ASSIGNMENT → Range to reproduce from the entries below: the line with "(fp_line (start 11.001 1.801)", the line with "(at -4.75 1.796)", and every line in between. Give them exactly and give nothing else.

========

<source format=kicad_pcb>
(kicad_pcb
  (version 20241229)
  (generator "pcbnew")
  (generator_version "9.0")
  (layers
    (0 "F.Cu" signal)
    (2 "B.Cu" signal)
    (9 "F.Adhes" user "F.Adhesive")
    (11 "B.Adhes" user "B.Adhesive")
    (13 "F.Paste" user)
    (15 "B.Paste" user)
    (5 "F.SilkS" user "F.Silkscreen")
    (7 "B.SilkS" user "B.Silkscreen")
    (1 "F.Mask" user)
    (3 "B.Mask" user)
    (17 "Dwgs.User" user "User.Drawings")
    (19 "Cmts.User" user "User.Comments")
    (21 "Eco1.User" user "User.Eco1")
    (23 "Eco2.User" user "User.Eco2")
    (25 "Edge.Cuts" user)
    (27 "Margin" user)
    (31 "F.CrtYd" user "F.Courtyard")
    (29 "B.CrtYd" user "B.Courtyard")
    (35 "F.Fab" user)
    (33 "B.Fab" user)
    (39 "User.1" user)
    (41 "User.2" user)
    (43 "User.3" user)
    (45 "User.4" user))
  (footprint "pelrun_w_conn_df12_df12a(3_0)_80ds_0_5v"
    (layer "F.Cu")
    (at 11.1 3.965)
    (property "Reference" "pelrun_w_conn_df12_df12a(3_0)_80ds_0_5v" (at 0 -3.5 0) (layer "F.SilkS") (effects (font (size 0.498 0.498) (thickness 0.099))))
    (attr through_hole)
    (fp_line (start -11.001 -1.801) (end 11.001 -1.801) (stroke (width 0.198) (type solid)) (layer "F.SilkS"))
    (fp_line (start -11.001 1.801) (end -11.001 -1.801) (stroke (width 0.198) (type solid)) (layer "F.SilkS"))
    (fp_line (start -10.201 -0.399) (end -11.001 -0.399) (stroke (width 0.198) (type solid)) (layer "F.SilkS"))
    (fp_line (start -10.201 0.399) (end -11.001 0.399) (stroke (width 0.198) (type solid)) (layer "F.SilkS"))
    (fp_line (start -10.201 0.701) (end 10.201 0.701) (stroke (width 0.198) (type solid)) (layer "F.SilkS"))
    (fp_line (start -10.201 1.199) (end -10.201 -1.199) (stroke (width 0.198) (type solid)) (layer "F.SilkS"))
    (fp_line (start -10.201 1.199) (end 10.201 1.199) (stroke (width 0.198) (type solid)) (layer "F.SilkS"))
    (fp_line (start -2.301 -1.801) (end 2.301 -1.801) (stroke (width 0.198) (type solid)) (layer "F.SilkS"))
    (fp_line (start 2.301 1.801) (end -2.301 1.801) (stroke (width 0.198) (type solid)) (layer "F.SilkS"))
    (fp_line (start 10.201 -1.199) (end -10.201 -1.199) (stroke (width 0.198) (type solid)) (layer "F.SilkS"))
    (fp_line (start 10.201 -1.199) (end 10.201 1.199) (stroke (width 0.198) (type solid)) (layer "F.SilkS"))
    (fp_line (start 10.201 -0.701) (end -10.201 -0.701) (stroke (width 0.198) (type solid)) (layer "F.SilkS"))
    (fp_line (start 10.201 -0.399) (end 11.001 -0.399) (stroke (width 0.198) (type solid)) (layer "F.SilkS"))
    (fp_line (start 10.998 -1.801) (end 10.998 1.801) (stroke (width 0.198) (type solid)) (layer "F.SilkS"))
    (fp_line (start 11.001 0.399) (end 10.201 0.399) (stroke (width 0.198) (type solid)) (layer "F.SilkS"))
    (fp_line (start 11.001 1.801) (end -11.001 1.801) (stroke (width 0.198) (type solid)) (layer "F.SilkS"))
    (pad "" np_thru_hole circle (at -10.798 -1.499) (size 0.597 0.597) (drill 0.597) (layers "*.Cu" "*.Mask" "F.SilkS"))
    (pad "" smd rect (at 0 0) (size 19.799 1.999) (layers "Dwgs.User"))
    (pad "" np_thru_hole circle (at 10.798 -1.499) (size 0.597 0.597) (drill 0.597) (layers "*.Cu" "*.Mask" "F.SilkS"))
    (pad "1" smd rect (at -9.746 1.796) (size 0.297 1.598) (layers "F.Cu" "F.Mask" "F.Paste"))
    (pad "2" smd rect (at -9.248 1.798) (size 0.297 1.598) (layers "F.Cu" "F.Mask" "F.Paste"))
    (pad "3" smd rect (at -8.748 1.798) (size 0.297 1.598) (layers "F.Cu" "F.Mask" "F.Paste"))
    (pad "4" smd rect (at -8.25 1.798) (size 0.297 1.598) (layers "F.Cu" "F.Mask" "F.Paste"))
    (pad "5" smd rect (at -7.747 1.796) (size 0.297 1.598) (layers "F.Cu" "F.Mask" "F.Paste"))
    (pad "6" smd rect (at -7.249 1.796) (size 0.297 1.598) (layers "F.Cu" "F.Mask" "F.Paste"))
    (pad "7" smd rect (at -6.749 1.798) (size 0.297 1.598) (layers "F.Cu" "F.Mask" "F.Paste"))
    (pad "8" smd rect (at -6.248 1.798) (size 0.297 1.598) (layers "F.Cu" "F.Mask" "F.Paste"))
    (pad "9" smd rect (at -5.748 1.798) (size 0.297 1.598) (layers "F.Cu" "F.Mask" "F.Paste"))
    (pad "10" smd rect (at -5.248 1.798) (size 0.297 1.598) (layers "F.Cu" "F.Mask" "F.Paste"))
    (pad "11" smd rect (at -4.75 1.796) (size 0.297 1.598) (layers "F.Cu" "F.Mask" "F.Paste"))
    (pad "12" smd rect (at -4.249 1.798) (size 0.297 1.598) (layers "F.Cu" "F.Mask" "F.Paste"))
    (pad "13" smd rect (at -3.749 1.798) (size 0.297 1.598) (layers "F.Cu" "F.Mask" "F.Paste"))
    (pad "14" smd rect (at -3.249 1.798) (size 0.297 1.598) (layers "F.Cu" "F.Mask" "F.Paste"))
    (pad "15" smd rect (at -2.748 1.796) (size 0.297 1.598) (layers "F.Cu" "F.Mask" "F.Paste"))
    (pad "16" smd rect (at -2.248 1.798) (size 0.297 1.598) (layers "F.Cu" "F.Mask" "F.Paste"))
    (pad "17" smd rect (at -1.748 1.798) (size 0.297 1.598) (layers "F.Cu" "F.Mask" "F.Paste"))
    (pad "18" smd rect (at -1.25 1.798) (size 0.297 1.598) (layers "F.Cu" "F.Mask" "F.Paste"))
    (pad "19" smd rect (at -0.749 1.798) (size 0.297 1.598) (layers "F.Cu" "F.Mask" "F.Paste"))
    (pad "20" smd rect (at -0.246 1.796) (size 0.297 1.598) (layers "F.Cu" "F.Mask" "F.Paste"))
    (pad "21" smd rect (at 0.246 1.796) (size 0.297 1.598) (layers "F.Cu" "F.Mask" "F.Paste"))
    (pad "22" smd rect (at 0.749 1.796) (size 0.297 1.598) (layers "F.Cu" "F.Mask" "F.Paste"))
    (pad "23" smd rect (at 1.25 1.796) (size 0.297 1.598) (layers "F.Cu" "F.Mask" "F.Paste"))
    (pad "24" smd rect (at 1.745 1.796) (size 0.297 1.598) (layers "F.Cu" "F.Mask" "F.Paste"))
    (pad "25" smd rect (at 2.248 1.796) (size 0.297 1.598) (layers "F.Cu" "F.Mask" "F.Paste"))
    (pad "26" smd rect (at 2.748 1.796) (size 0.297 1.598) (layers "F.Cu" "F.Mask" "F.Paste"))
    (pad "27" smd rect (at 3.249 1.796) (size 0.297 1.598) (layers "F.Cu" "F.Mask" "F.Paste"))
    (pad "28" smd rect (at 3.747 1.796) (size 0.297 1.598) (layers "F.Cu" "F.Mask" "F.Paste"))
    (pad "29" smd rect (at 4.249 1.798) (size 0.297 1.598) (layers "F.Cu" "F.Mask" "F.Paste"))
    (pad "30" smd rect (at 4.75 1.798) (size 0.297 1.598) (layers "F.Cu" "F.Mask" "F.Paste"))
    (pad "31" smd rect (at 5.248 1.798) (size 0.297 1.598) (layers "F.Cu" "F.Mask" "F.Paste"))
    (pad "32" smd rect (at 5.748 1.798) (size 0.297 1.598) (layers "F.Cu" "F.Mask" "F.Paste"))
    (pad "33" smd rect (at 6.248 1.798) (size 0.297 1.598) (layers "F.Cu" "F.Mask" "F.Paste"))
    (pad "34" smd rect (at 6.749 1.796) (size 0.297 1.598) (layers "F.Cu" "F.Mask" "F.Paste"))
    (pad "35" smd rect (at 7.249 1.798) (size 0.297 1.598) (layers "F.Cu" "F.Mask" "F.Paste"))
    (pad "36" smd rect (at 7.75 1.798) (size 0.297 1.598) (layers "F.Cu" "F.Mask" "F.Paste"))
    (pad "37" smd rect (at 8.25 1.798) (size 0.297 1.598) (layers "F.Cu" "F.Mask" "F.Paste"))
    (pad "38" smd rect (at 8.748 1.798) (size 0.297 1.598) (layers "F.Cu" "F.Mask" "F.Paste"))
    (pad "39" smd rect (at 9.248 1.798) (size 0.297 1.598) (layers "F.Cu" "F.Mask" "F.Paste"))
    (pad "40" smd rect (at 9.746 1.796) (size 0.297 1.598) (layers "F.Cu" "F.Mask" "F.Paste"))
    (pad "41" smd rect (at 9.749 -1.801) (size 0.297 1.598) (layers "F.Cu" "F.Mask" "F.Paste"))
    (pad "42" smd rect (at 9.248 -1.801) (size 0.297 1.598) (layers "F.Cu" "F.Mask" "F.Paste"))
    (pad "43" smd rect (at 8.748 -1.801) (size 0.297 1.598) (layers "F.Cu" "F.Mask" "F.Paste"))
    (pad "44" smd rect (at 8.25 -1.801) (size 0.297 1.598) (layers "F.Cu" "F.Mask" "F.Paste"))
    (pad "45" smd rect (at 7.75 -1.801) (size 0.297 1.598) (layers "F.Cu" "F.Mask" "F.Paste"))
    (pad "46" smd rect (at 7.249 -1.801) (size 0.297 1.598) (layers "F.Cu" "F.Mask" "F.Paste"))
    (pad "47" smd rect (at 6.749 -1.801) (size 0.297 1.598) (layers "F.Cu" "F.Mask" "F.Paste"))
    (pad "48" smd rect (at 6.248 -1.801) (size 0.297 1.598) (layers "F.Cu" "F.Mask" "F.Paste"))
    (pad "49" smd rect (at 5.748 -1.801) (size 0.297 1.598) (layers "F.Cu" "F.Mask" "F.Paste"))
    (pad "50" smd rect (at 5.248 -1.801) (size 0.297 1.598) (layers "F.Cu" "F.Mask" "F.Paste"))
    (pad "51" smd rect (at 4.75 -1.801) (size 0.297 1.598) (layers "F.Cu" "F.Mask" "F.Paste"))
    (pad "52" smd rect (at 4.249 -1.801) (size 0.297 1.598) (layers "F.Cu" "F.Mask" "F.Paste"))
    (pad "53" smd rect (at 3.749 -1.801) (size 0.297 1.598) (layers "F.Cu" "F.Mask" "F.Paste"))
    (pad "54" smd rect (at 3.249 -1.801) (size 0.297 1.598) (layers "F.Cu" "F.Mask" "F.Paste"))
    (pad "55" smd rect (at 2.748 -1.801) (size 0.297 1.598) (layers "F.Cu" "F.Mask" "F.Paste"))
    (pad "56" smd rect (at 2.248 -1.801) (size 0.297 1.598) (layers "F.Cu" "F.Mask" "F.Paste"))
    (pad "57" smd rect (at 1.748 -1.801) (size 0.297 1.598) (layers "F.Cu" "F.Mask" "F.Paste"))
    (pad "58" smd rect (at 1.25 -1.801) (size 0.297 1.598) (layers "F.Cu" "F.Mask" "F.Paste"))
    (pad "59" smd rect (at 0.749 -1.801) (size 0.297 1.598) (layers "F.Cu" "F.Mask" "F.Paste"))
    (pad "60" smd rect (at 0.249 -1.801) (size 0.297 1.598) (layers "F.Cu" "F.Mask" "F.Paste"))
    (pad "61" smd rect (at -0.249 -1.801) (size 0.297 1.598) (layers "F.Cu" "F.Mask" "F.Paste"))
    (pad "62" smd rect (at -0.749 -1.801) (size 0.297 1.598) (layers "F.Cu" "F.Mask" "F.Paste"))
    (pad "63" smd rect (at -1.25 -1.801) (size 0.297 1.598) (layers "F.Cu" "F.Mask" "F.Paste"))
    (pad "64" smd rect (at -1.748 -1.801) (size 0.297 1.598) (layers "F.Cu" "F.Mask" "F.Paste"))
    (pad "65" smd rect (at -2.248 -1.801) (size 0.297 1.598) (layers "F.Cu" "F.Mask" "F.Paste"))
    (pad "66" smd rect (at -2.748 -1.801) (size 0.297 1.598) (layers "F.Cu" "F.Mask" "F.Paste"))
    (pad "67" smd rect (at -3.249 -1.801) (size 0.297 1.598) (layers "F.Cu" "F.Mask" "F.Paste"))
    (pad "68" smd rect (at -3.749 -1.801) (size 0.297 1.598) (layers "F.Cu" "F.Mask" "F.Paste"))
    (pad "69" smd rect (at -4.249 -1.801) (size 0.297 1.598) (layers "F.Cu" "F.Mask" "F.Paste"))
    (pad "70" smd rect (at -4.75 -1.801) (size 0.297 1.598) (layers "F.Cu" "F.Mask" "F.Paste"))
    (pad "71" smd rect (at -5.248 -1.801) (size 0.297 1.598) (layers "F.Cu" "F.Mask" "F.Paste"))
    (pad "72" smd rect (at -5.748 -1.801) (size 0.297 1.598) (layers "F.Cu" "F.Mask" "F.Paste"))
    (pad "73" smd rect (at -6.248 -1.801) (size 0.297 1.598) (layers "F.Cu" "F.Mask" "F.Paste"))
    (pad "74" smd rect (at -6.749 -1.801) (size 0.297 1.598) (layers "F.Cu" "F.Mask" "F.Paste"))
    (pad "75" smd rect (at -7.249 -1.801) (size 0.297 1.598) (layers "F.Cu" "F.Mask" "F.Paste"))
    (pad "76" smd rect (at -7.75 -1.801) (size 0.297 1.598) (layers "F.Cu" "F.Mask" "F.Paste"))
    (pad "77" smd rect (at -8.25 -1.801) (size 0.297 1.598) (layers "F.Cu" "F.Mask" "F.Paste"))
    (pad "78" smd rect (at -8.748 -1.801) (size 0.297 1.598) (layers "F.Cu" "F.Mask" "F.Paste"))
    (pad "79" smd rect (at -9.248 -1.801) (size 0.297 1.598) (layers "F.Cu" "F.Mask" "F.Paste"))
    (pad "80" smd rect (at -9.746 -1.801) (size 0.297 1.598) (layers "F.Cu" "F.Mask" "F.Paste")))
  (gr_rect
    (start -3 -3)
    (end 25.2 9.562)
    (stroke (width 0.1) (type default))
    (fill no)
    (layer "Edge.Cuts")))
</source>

========

WORKED SOLUTION →
    (fp_line (start 11.001 1.801) (end -11.001 1.801) (stroke (width 0.198) (type solid)) (layer "F.SilkS"))
    (pad "" np_thru_hole circle (at -10.798 -1.499) (size 0.597 0.597) (drill 0.597) (layers "*.Cu" "*.Mask" "F.SilkS"))
    (pad "" smd rect (at 0 0) (size 19.799 1.999) (layers "Dwgs.User"))
    (pad "" np_thru_hole circle (at 10.798 -1.499) (size 0.597 0.597) (drill 0.597) (layers "*.Cu" "*.Mask" "F.SilkS"))
    (pad "1" smd rect (at -9.746 1.796) (size 0.297 1.598) (layers "F.Cu" "F.Mask" "F.Paste"))
    (pad "2" smd rect (at -9.248 1.798) (size 0.297 1.598) (layers "F.Cu" "F.Mask" "F.Paste"))
    (pad "3" smd rect (at -8.748 1.798) (size 0.297 1.598) (layers "F.Cu" "F.Mask" "F.Paste"))
    (pad "4" smd rect (at -8.25 1.798) (size 0.297 1.598) (layers "F.Cu" "F.Mask" "F.Paste"))
    (pad "5" smd rect (at -7.747 1.796) (size 0.297 1.598) (layers "F.Cu" "F.Mask" "F.Paste"))
    (pad "6" smd rect (at -7.249 1.796) (size 0.297 1.598) (layers "F.Cu" "F.Mask" "F.Paste"))
    (pad "7" smd rect (at -6.749 1.798) (size 0.297 1.598) (layers "F.Cu" "F.Mask" "F.Paste"))
    (pad "8" smd rect (at -6.248 1.798) (size 0.297 1.598) (layers "F.Cu" "F.Mask" "F.Paste"))
    (pad "9" smd rect (at -5.748 1.798) (size 0.297 1.598) (layers "F.Cu" "F.Mask" "F.Paste"))
    (pad "10" smd rect (at -5.248 1.798) (size 0.297 1.598) (layers "F.Cu" "F.Mask" "F.Paste"))
    (pad "11" smd rect (at -4.75 1.796) (size 0.297 1.598) (layers "F.Cu" "F.Mask" "F.Paste"))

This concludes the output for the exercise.